The U.S. States Where Childcare Costs More Than College Tuition
Research shows that quality early childcare offers a wide range of important benefits. A relationship with a “consistent, caring adult” promotes “better academic grades, healthier behaviors, more positive peer interactions and an increased ability to cope with stress,” according to Prevent Child Abuse America. But childcare costs are soaring.
This presents a problem for parents, and it’s one that rivals another big cost at the other end of a child’s educational years: college. In fact, according to NetCredit’s research, childcare actually costs more than college in 28 out of 50 states.
To determine this, we analyzed the cost of childcare compared to in-state public college tuition around the country and factored in the affordability of each compared to local incomes. Here’s what we found.
What We Did
NetCredit researched the average annual fees paid for public and private college tuition and the average cost of childcare in each U.S. state. We calculated the difference in yearly fees paid for childcare and in-state college tuition. We then compared these costs to local average salaries to find the affordability of childcare and in-state college tuition in every state.
- Childcare is more expensive than in-state college tuition in 28 out of 50 states.
- On average, from state to state, childcare costs $1,031 more than public college tuition.
- In Hawaii, annual childcare costs $15,995 more than a year of in-state public college tuition — the biggest gap in the U.S.
- Childcare is most affordable in Utah, where annual costs are equal to 7.87% of the average annual salary.
Hawaii and New York Childcare Costs Eclipse College Fees
Hawaii and New York are neck and neck as the states where childcare costs emphatically more than college. Hawaii has it by a $44 margin, although New York childcare is the most expensive in absolute terms ($23,231 per year). Advocates in New York are pushing for a universal childcare system.
While childcare is generally more expensive than college in coastal states, much of the Midwest and eastern U.S. is priced in favor of childcare.

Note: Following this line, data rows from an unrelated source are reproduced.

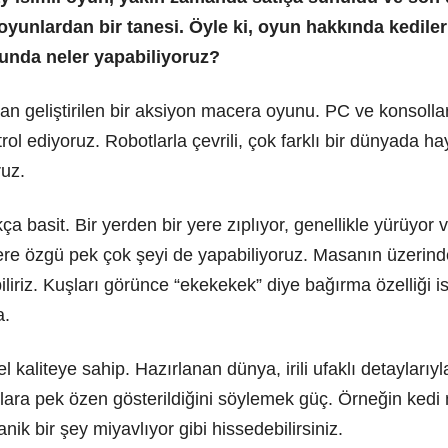
unlardan bir tanesi. Öyle ki, oyun hakkında kediler
yunda neler yapabiliyoruz?
n geliştirilen bir aksiyon macera oyunu. PC ve konsollar 
trol ediyoruz. Robotlarla çevrili, çok farklı bir dünyada h
ruz.
a basit. Bir yerden bir yere zıplıyor, genellikle yürüyor 
e özgü pek çok şeyi de yapabiliyoruz. Masanın üzerindek
biliriz. Kuşları görünce “ekekekek” diye bağırma özelliği 
a.
el kaliteye sahip. Hazırlanan dünya, irili ufaklı detayları
ylara pek özen gösterildiğini söylemek güç. Örneğin ked
ik bir şey miyavlıyor gibi hissedebilirsiniz.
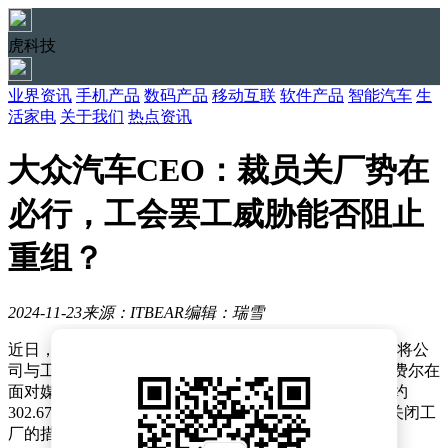
虎科技
业界资讯
手机产品
数码产品
移动互联
软件产品
智能汽车
生
活家电
关于我们
热点资讯
大众汽车CEO：裁员关厂势在
必行，工会罢工威胁能否阻止
重组？
2024-11-23
来源：ITBEAR
编辑：瑞雪
近日，大众汽车首席执行官托马斯·舍费尔的一番言论，将公
司与工会之间的矛盾推向了新的高潮。据相关报道，舍费尔在
面对媒体时坦言，为了削减高达40亿欧元（折合人民币约
302.67亿元）的成本，大众汽车或将不得不采取裁员和关闭工
厂的措施。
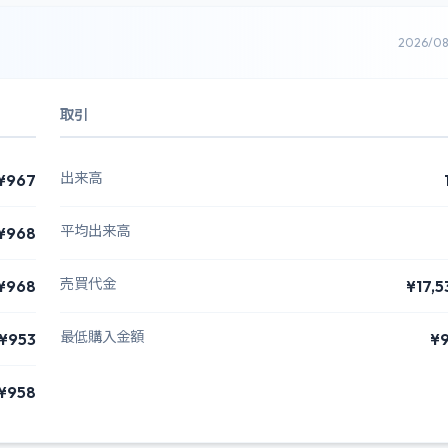
2026/0
取引
出来高
¥967
平均出来高
¥968
売買代金
¥968
¥17,5
最低購入金額
¥953
¥
¥958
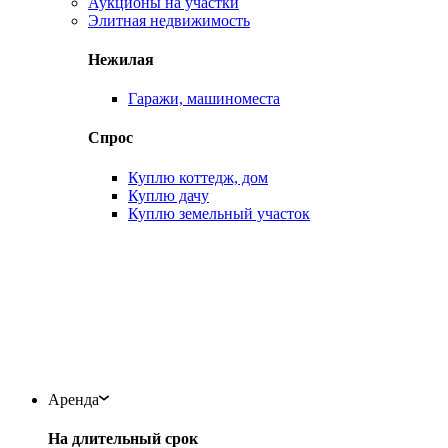
Аукционы на участки
Элитная недвижимость
Нежилая
Гаражи, машиноместа
Спрос
Куплю коттедж, дом
Куплю дачу
Куплю земельный участок
Аренда
На длительный срок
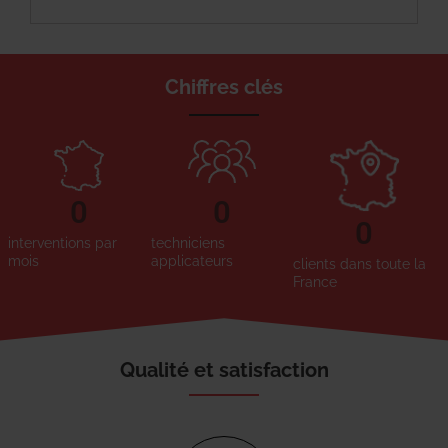
Chiffres clés
0
0
0
interventions par
techniciens
mois
applicateurs
clients dans toute la
France
Qualité et satisfaction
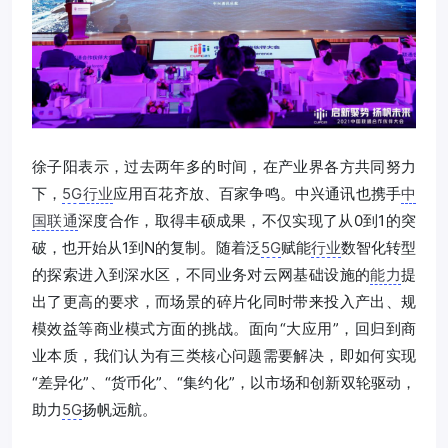
徐子阳表示，过去两年多的时间，在产业界各方共同努力
下，
5G
行业
应用百花齐放、百家争鸣。中兴通讯也携手
中
国联通
深度合作，取得丰硕成果，不仅实现了从0到1的突
破，也开始从1到N的复制。随着泛
5G
赋能
行业
数智化转型
的探索进入到深水区，不同业务对云网基础设施的
能力
提
出了更高的要求，而场景的碎片化同时带来投入产出、规
模效益等商业模式方面的挑战。面向“大应用”，回归到商
业本质，我们认为有三类核心问题需要解决，即如何实现
“差异化”、“货币化”、“集约化”，以市场和创新双轮驱动，
助力
5G
扬帆远航。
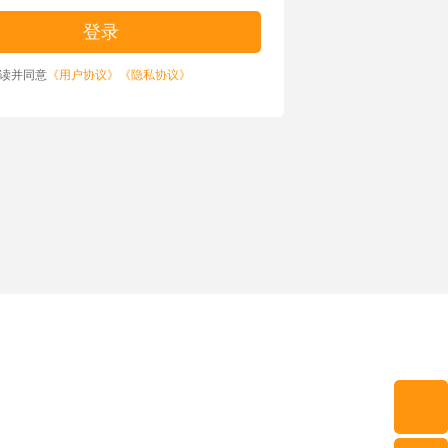
读并同意
《用户协议》
《隐私协议》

Most of these are due to higher-than-average college costs and lower-than-average childcare costs. But Vermont and Pennsylvania are more affordable for childcare since they have the most expensive public college fees in our study — childcare in these states is expensive, too, but not as expensive as college.

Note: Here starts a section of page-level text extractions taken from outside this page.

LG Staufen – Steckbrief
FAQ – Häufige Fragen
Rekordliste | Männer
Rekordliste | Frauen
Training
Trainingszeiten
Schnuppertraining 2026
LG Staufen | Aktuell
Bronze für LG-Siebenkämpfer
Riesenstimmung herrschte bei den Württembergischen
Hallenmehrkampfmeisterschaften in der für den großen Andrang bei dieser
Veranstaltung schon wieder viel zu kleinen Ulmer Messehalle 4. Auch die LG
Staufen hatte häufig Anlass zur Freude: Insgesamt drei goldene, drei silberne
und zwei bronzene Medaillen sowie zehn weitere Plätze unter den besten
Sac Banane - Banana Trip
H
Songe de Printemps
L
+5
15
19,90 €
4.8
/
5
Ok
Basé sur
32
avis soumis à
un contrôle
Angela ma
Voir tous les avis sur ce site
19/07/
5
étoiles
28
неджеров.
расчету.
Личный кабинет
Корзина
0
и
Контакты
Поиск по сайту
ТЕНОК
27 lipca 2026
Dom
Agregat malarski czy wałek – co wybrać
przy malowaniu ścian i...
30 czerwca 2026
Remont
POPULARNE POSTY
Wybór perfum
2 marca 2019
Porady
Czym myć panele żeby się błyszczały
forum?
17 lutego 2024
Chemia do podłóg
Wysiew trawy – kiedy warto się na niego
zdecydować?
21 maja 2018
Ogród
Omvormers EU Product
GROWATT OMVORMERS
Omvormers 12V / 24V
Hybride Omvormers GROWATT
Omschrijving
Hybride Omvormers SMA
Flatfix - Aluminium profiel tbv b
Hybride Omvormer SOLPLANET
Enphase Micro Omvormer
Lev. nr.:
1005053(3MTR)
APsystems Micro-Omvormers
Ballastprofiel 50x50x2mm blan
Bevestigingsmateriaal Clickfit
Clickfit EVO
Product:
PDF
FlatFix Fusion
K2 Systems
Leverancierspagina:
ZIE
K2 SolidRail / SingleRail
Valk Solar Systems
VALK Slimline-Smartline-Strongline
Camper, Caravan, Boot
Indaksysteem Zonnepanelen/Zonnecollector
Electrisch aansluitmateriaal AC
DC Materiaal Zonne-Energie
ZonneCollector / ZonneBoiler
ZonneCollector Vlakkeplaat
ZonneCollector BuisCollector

The Affordability of College and Childcare in Each State
Some 61% of children under 5 with working parents have regular childcare, averaging 33 hours per week among children under five with such an arrangement. Some rationalize this as an investment. “Just as I’d invested in my future by taking on debt for college, we are investing in our future earnings by devoting capital to child care in the short-term,” writes Lindsay Powers, whose childcare costs reached $50,000 per year at their peak. Lindsay further stated that, “We are also investing in our children’s futures by enrolling them in high-quality care.” However, the payoff for the child is mixed. Here are the investment costs of childcare in each state as a proportion of the local average income.
The average salary in both Vermont and Pennsylvania is around $55,450, putting these states among the top 20 for average wages in the U.S. But public college costs are so high in these states as to make investing in a college education significantly less affordable than elsewhere. “About 6% of UVM’s budget is from the state, but in many states it’s 25-40%,” explains Richard Cate, vice president of finance at the University of Vermont. “Being a small rural state, we don’t have big business to help fuel tax revenue,” says Marie Johnson, director of student financial services.
Conversely, California pairs America’s cheapest tuition with the fourth-highest salaries, delivering the most affordable public college tuition of any state.
Massachusetts is among the states with the least affordable private college education despite boasting the highest average salaries in the land. The rising costs of public education in Massachusetts, combined with those high salaries, make it feasible for private schools to raise their fees as they differentiate themselves from expensive public schools — which they do by passing the cost of smaller classes, closer faculty contact and top-level student welfare and career support onto students.
Hawaii’s moderate salaries, top-bracket childcare costs and relatively affordable public and private college costs suggest a dream solution: invest personal parental time in preschoolers rather than send them to childcare, and save later for quality, affordable higher education. Indeed, some 43% of children in Hawaii receive childcare from friends or relatives. However, while some of these carers have found programs in which they can participate and learn along with their child, many are isolated at home and “can’t always access the funding and training critical to offering the best care possible during a pivotal time of children’s brain development,” according to Honolulu Civil Beat.
To see the full results of our research consult the table below:
METHODOLOGY & SOURCES
We searched for the average annual fees paid for public and private college tuition in each U.S. state from College Tuition Compare. We found the average annual cost of childcare in each U.S. state via the United States Census Bureau. Finally, we calculated the difference in yearly fees paid for childcare and in-state college tuition.
To compare the affordability of childcare, in-state college tuition and private college tuition per U.S. state, we found the annual mean salary per state from the U.S. Bureau of Labor Statistics. This enabled us to measure what percentage of each location’s annual salary would be spent on each expense.
Note: Private college tuition fee figures for Wyoming were unavailable for comparison.
The data was collected as of June 2023.